Cuando se haga cualquier comentario negativo sobre el Profeta, por leve que sea, un musulmán debe sentir un profundo dolor. Sin embargo, el cómo expresar ese dolor es otro asunto distinto. Las acciones irresponsables por parte de ciertos individuos dañan la imagen del Islam y destruyen la tradición que afirman defender.

Ya que cuando se trata de los derechos de todos y cada uno de los musulmanes, al igual que de Dios, del Corán y del Profeta, uno no puede actuar imprudentemente. Los individuos deben analizar las posibles consecuencias de cada acción, y buscar la sabiduría del sentido común.

La pregunta que debemos hacernos es si, como musulmanes, hemos presentado el Islam y a su Profeta correctamente al mundo. ¿Hemos seguido su ejemplo de tal manera que infundimos admiración? Debemos hacerlo y no con palabras sino con nuestras acciones.

Si los terroristas suicidas son las primeras cosas que vienen a la mente de la gente, ¿cómo podrían tener una opinión positiva del Islam? ¿Cómo es posible que sea diferente matar a civiles inocentes de manera indiscriminadamente de la barbarie sufrida por los musulmanes en la historia? ¿Cuál es la razón fundamental para atacar a un consulado estadounidense en Libia, matando a un embajador y a funcionarios consulares, que no tienen nada que ver con esta miserable película? Si son musulmanes quienes están llevando a cabo estas atrocidades, esto significa que son totalmente inconscientes de lo que es el Islam en todos sus aspectos y están cometiendo el mayor crimen en nombre del Islam.

El musulmán siempre ha de ser una persona recta y coherente, tanto en sus palabras como en sus acciones. Debe respetar los valores sagrados de los cristianos, judíos, budistas y demás, como espera que se respete su propia religión y valores. Al reaccionar, un musulmán no debe balancearse del camino intermedio.

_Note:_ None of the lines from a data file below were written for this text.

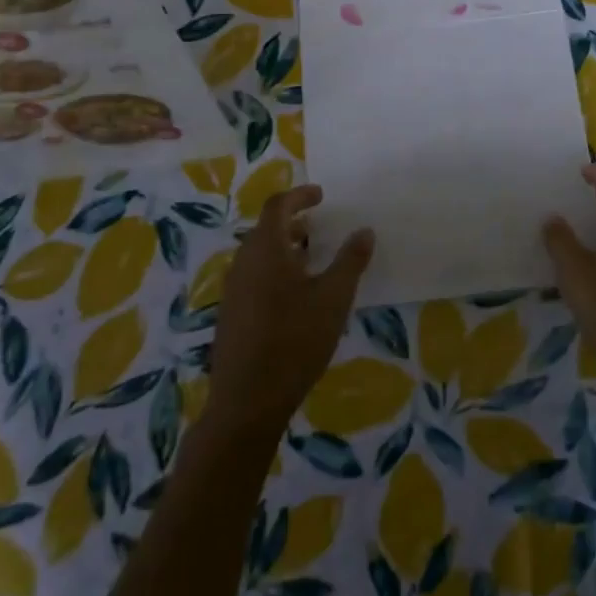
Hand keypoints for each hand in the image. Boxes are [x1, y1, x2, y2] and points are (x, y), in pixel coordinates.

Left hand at [206, 185, 373, 440]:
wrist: (247, 400)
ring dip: (284, 247)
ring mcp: (233, 289)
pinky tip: (294, 295)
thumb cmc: (295, 341)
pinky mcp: (231, 313)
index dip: (299, 195)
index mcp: (266, 249)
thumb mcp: (333, 298)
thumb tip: (364, 230)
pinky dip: (274, 269)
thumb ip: (350, 261)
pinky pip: (253, 275)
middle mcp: (244, 261)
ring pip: (259, 253)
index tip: (321, 195)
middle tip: (319, 226)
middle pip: (266, 228)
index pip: (278, 206)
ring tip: (311, 259)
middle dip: (293, 222)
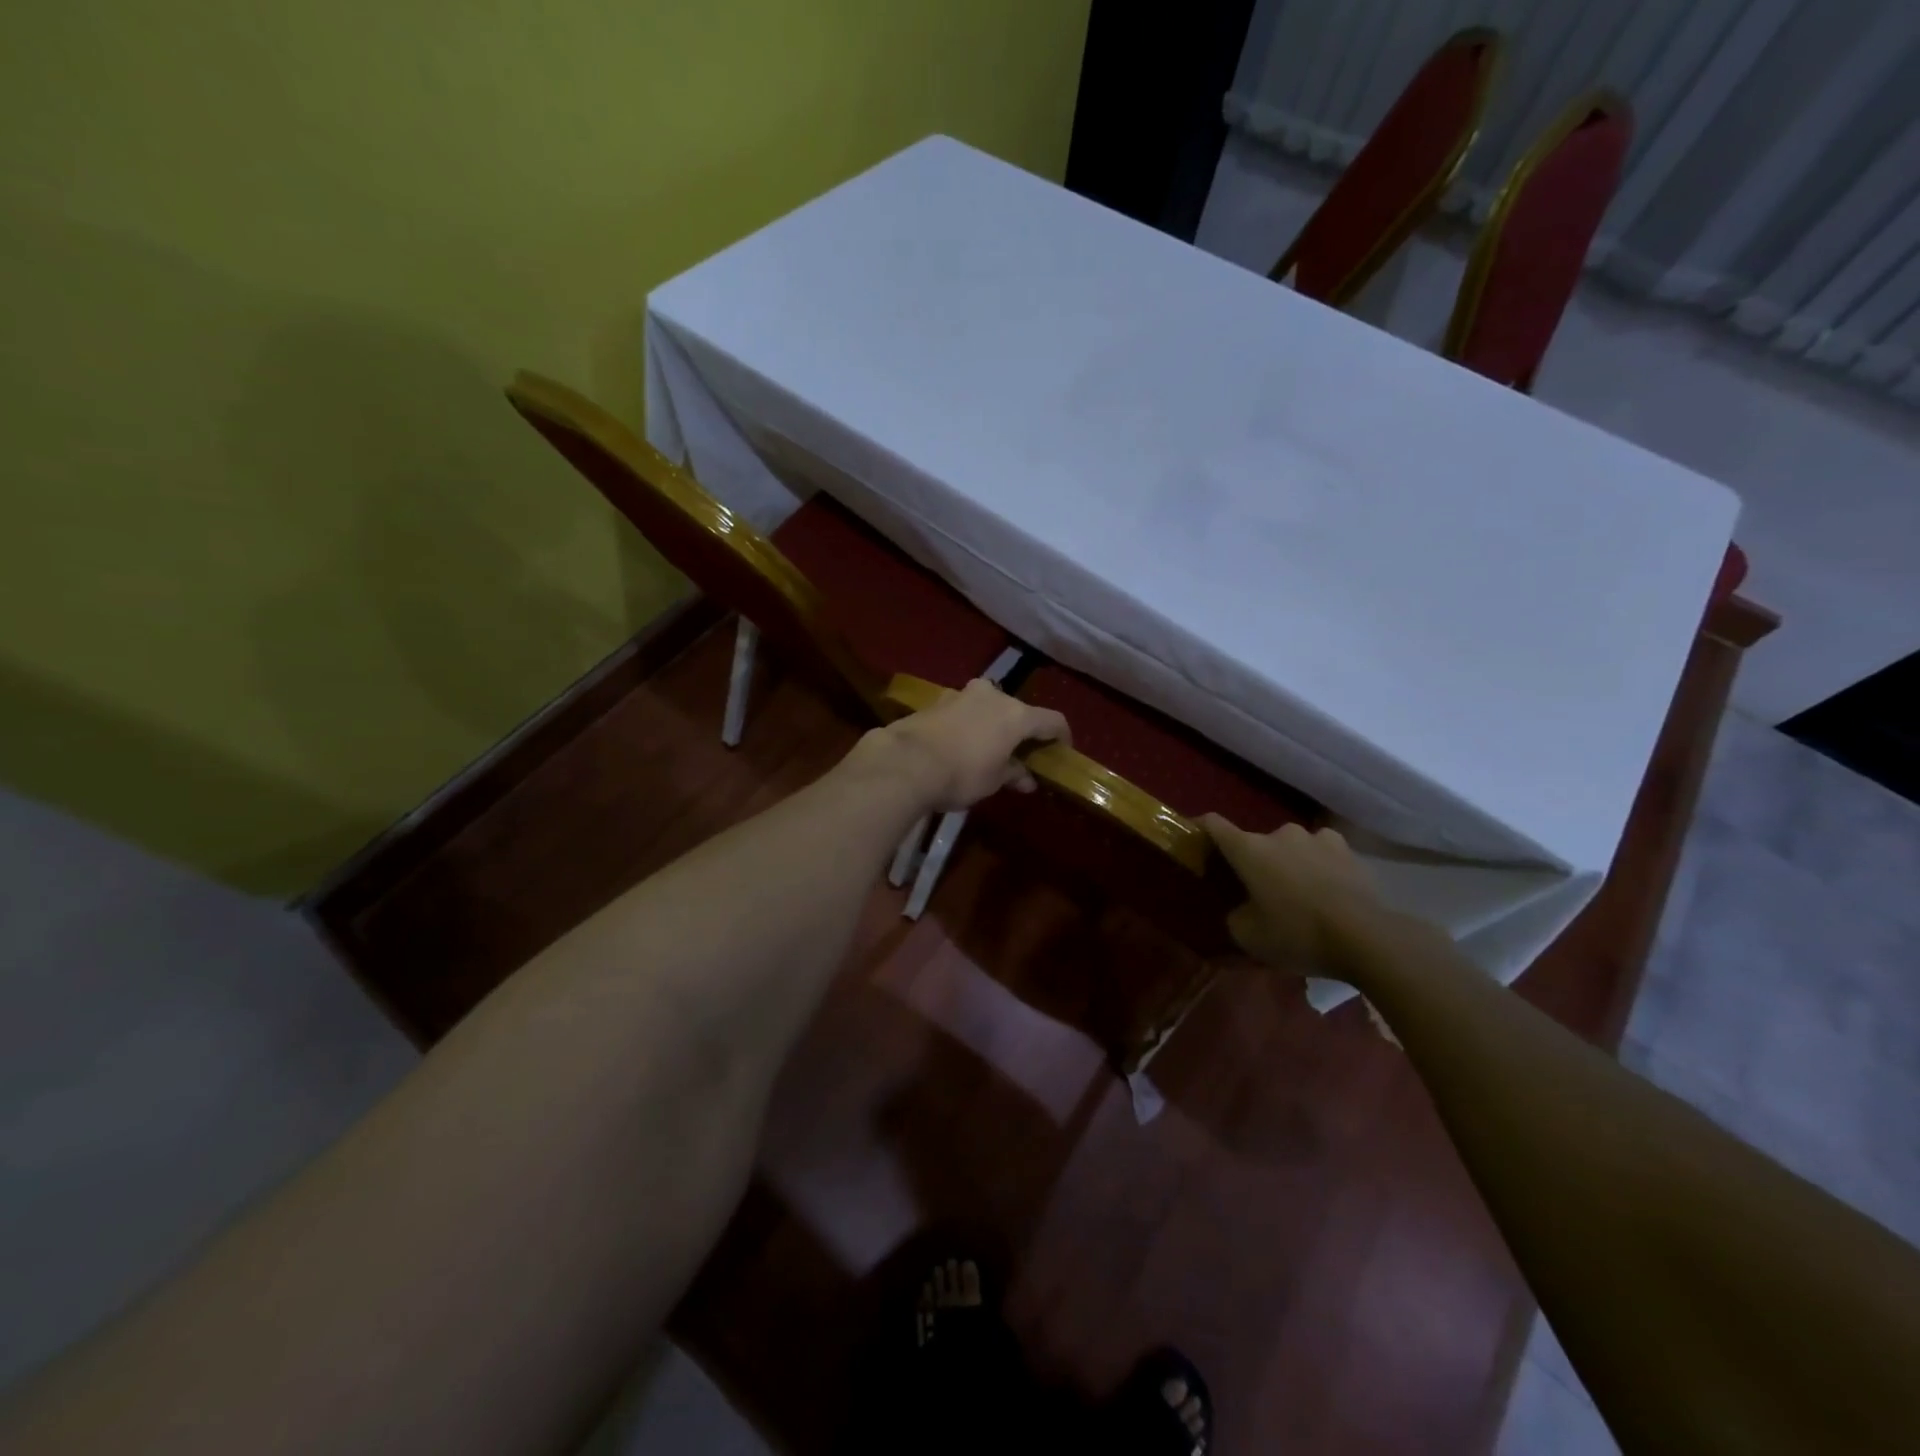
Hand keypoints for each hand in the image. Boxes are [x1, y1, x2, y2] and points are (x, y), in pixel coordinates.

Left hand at [859, 679, 1069, 812]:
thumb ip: (1013, 774)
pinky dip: (968, 725)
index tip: (1062, 750)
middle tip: (1020, 753)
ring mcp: (962, 694)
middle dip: (1021, 731)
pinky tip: (960, 745)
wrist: (906, 762)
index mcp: (1016, 714)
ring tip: (987, 748)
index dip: (1062, 736)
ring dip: (992, 725)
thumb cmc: (961, 774)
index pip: (1052, 720)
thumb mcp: (993, 781)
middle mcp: (993, 696)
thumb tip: (1026, 778)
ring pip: (987, 707)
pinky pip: (963, 711)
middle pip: (1017, 710)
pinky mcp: (936, 701)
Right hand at [1201, 816, 1380, 975]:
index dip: (1200, 827)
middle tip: (1257, 889)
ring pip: (1291, 846)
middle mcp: (1279, 834)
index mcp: (1249, 849)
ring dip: (1288, 862)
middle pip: (1255, 842)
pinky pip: (1322, 853)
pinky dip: (1318, 865)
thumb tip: (1242, 908)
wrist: (1367, 938)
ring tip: (1297, 890)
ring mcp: (1316, 838)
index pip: (1213, 824)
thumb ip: (1235, 915)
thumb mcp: (1249, 936)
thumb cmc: (1298, 934)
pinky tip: (1327, 888)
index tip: (1195, 837)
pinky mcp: (1348, 850)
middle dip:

Se pueden encontrar muchas formas correctas de respuesta apelando a la conciencia colectiva de la sociedad y de la comunidad internacional.

Los discursos del odio destinados a incitar a la violencia son un abuso de la libertad de expresión. Violan los derechos, la dignidad y las libertades de los demás mientras dirigen a la humanidad hacia los conflictos en la era de las terribles armas. En lugar de ser víctimas de la instigación de los demás, debemos apelar a las instituciones internacionales competentes, como la Organización para la Cooperación Islámica o la ONU, para intervenir, denunciar y condenar tales discursos del odio. Podemos hacer todo lo que sea necesario dentro de la ley para evitar cualquier falta de respeto a toda figura religiosa venerada, no sólo al profeta Muhammad.

Los ataques contra el Profeta que hemos sufrido en repetidas ocasiones deben ser condenadas, pero la respuesta correcta no es la violencia. En su lugar, debemos seguir una implacable campaña para promover el respeto de los valores sagrados de todas las religiones.

* Traducción del artículo original publicado en el Financial Times. El escritor es un erudito musulmán en la tradición sunní y presidente honorífico de la Fundación de Escritores y Periodistas con sede en Estambul.